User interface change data
━━━━━━━━━━━━━━━━━━━━━━━━━━━━━━

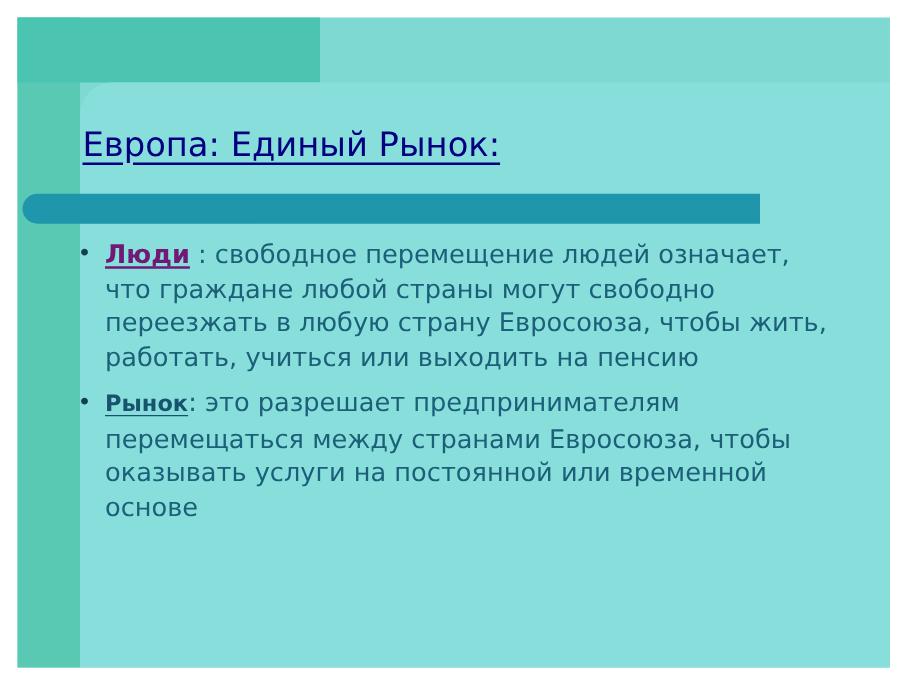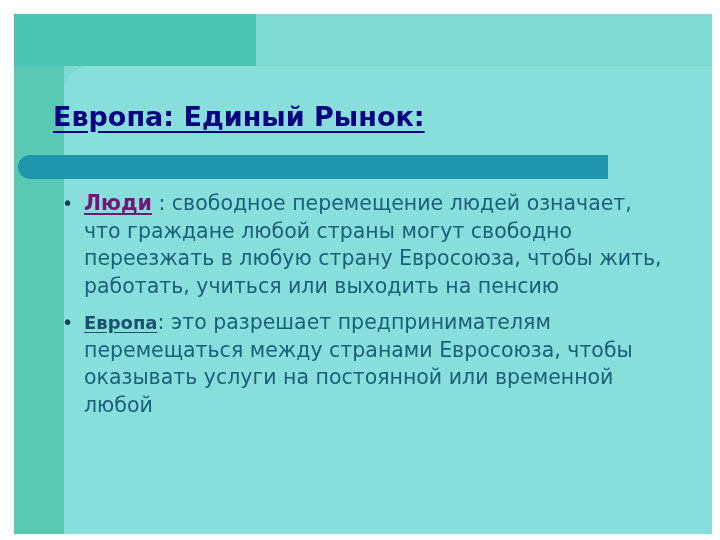--- a/index.html
+++ b/index.html
@@ -74,10 +74,10 @@
   
   .title {
     position: absolute;
-    left: 53px; top: 101px;
+    left: 66px; top: 101px;
     color: #000080;
     font-size: 27px;
-    font-weight: bold;
+    font-weight: normal;
     letter-spacing: 0px;
     white-space: nowrap;
   }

━━━━━━━━━━━━━━━━━━━━━━━━━━━━━━

* **Exercise**: Among the lines above, find those containing the word "font" and copy each.

* **Response for this exercise**:
     font-size: 27px;
-    font-weight: bold;
+    font-weight: normal;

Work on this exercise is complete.